TEXT SHOWN

Preliminary observation
2 Before I turn to the application proper, I make one preliminary observation. During the hearing, I invited Mr Alvin Yeo, SC (“Mr Yeo”), who represents the Plaintiff, to indicate which limb(s) of s 10(9) of the IAA the Plaintiff was relying on. Section 10(9) provides:
(9) Where an application is made pursuant to Article 16(3) of the Model Law or this section —
(a) such application shall not operate as a stay of the arbitral proceedings or of execution of any award or order made in the arbitral proceedings unless the High Court orders otherwise; and
(b) no intermediate act or proceeding shall be invalidated except so far as the High Court may direct.
3 Mr Yeo clarified that the Plaintiff was only relying on s 10(9)(a) to ask for a “stay of the arbitral proceedings overall”, and that it was not seeking to invalidate the Tribunal’s Ruling on Document Production Requests (dated 11 March 2017) (“Production Order”) under s 10(9)(b) of the IAA. In the premises, the Production Order and the directions contained therein stood as ordered. I wish to refer to the alternative limb in s 10(9)(a), namely, the application for curial review of a tribunal’s ruling on jurisdiction shall not operate as a stay “of execution of any award or order made in the arbitral proceedings”. In this regard, whilst the Production Order is not an “award” within the definition of s 2 of the IAA, the Production Order is arguably an order under s 12(6) which is capable of enforcement as a court order if leave is granted by the High Court. I do not propose to say more since this alternative limb (the result of an amendment to s 10 in 2012) was not part of SUM 1197 and was not discussed at the hearing.
4 Returning to Mr Yeo’s clarification, and if the Plaintiff’s stay application is successful, the effect of a stay on the arbitral proceedings is necessarily prospective by virtue of the date of the order made in SUM 1197, and the Production Order, being a ruling made before SUM 1197 was filed and heard, must still be complied with even if the timelines set under the Production Order extend beyond the date of the granting of any stay. As I alluded to earlier, the Production Order is capable of being enforced as an order of High Court under s 12(6) of the IAA. Although I alluded to this concern in the context of s 10(9)(b), the position ought to be no different in an application made under s 10(9)(a). Mr Yeo’s view (which is a sensible one) is that it he would leave it to his instructing solicitors to make arguments before the Tribunal that compliance with the Production Order ought to be held in abeyance as well if I were to grant a stay of arbitral proceedings.

WHAT THIS TASK INVOLVES
In the passage on the arbitration stay application, what is the date of the Tribunal's Ruling on Document Production Requests?

MATERIAL PROVIDED
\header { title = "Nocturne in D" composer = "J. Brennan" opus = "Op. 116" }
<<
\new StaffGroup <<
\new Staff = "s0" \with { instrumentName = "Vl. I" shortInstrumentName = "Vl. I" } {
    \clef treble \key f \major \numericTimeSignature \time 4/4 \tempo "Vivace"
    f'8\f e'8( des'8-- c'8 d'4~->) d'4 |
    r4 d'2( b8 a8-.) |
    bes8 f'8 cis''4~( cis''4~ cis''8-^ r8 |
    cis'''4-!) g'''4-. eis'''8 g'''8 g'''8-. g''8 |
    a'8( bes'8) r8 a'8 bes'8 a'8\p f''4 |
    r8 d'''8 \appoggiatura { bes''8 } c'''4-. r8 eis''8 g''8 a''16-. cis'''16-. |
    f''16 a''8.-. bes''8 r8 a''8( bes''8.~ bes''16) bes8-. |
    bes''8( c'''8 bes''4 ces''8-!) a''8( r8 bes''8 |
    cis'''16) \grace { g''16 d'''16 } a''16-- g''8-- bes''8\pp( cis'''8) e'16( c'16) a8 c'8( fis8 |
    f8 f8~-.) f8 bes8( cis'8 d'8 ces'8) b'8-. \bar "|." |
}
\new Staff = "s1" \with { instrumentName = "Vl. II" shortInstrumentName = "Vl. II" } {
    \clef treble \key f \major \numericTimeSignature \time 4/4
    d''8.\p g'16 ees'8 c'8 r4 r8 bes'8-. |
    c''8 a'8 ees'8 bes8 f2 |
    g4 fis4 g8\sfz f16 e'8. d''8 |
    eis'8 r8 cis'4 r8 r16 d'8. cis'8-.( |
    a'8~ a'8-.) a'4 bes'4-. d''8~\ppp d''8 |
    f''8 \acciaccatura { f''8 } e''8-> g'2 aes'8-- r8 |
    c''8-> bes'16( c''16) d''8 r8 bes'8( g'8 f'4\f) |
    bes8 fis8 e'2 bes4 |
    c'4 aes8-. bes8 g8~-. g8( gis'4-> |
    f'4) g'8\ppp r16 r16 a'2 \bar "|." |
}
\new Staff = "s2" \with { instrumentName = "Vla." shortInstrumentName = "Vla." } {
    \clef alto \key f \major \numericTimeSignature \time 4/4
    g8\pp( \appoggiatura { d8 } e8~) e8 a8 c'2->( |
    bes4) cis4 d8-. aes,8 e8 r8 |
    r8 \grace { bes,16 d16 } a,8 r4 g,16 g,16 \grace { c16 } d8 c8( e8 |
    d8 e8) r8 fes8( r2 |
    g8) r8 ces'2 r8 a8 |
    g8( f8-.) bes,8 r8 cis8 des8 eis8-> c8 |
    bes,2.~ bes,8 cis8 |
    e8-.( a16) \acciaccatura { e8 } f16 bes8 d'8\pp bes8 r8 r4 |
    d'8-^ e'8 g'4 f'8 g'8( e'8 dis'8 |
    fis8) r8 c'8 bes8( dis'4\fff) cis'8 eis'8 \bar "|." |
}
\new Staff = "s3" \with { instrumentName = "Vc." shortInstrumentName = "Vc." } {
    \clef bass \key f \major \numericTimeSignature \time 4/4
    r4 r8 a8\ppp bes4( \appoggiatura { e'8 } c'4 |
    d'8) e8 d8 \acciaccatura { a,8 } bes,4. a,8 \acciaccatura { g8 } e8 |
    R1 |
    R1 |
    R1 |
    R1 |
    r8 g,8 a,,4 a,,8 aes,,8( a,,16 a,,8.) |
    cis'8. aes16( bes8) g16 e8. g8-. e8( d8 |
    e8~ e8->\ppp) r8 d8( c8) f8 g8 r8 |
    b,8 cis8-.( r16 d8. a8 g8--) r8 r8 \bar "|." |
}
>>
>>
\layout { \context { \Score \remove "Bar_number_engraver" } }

* * *

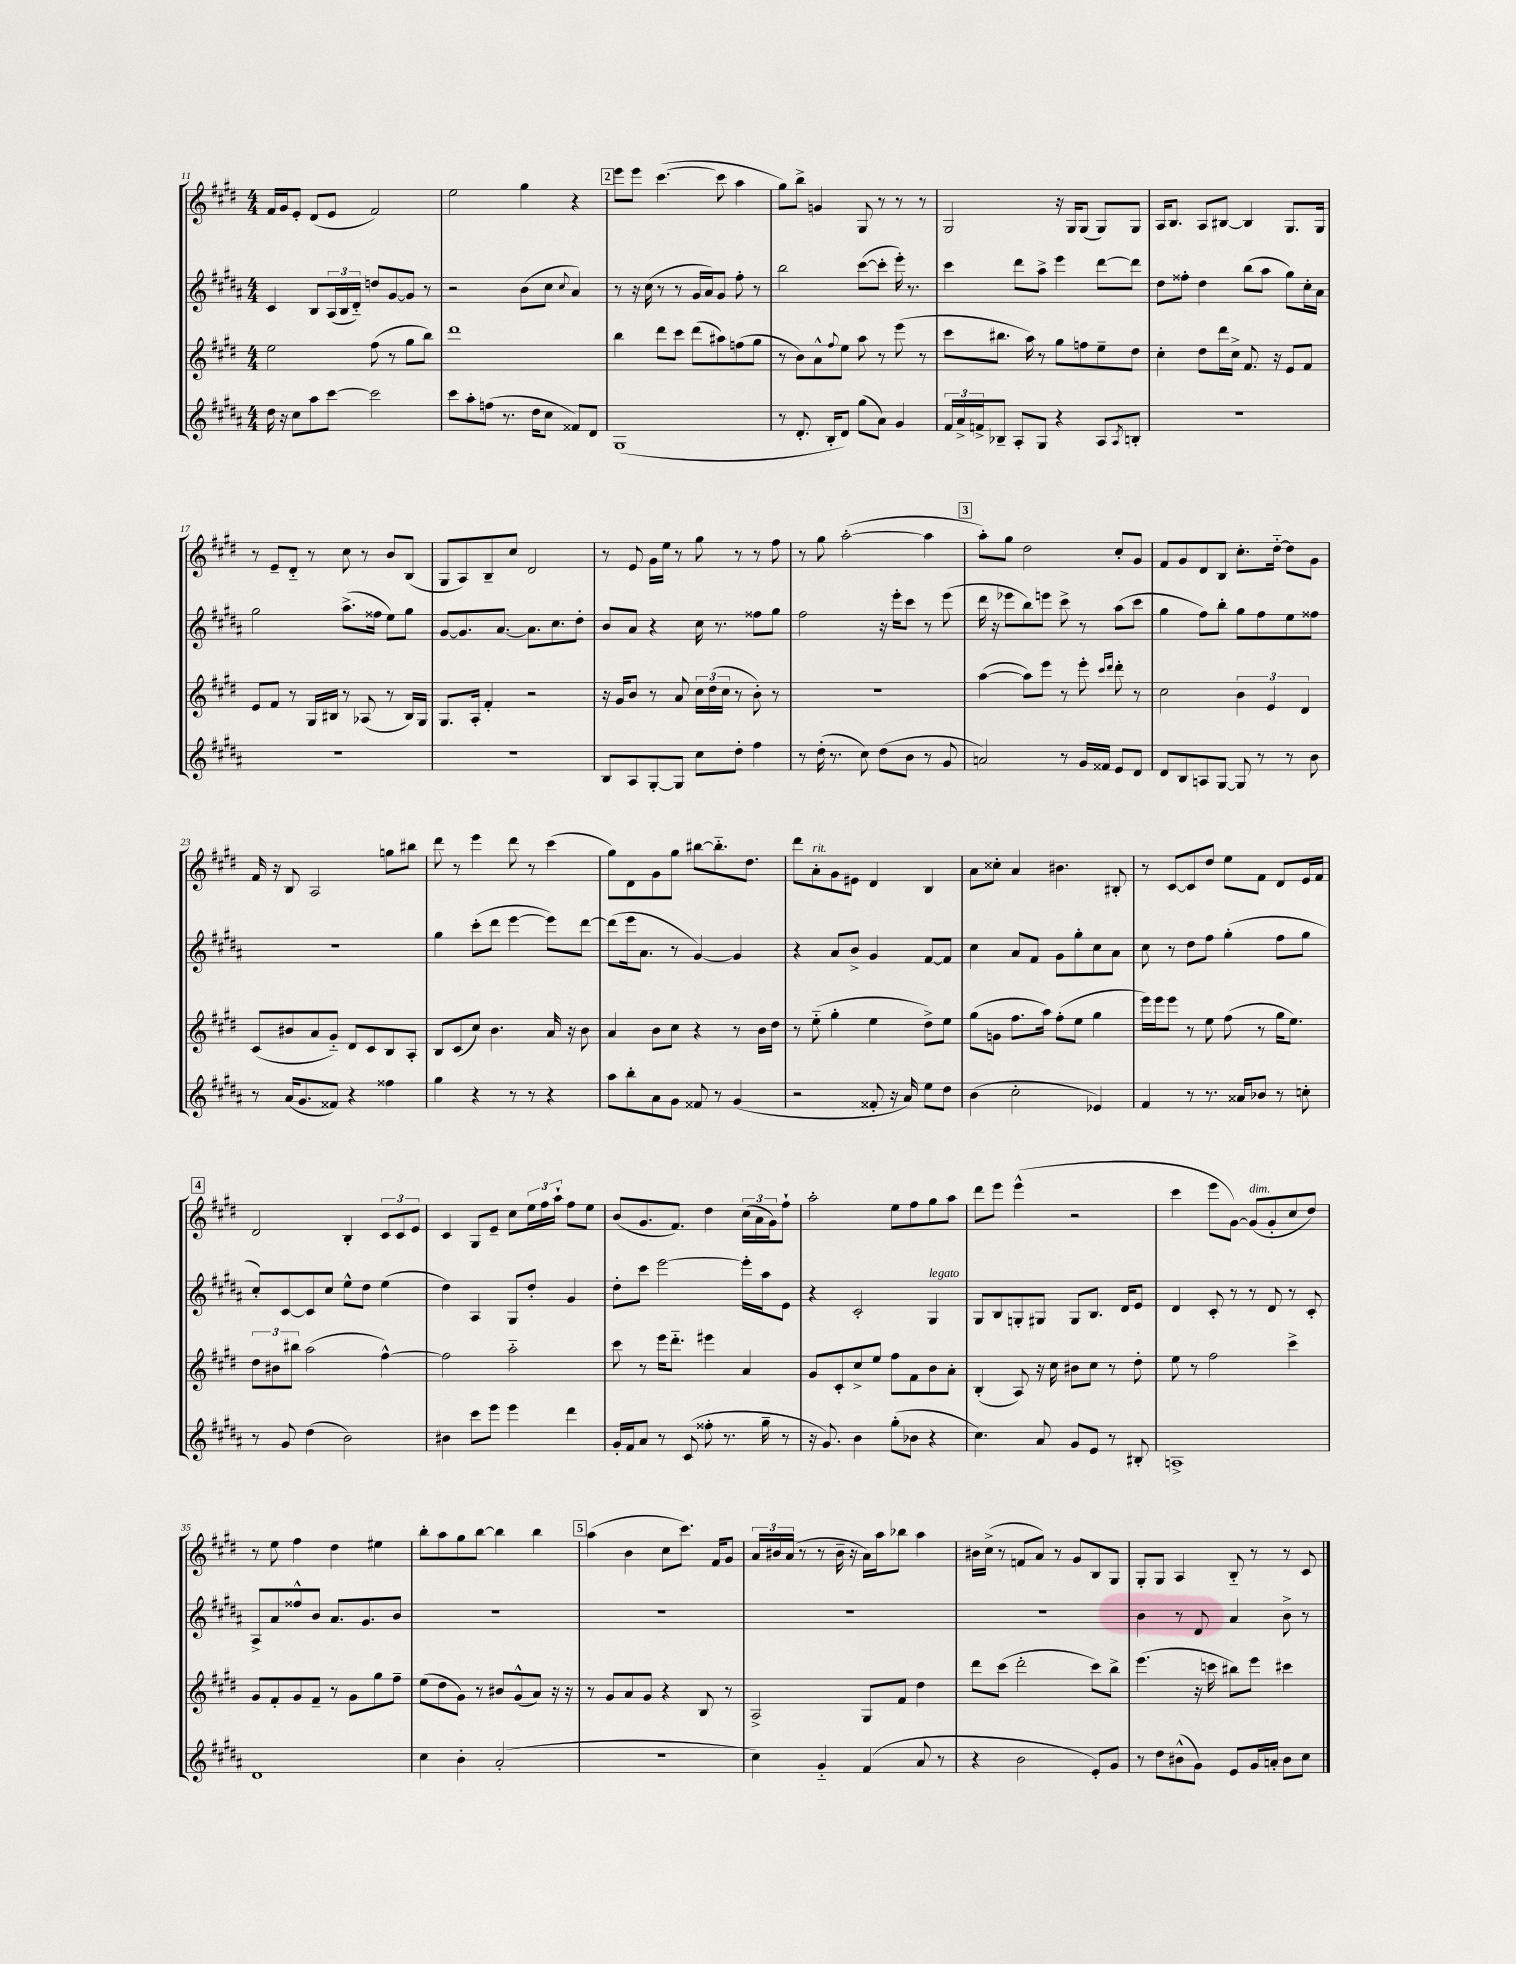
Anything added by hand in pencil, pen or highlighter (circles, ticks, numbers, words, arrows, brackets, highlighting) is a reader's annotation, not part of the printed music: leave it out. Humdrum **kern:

SOLUTION BELOW
11 March 2017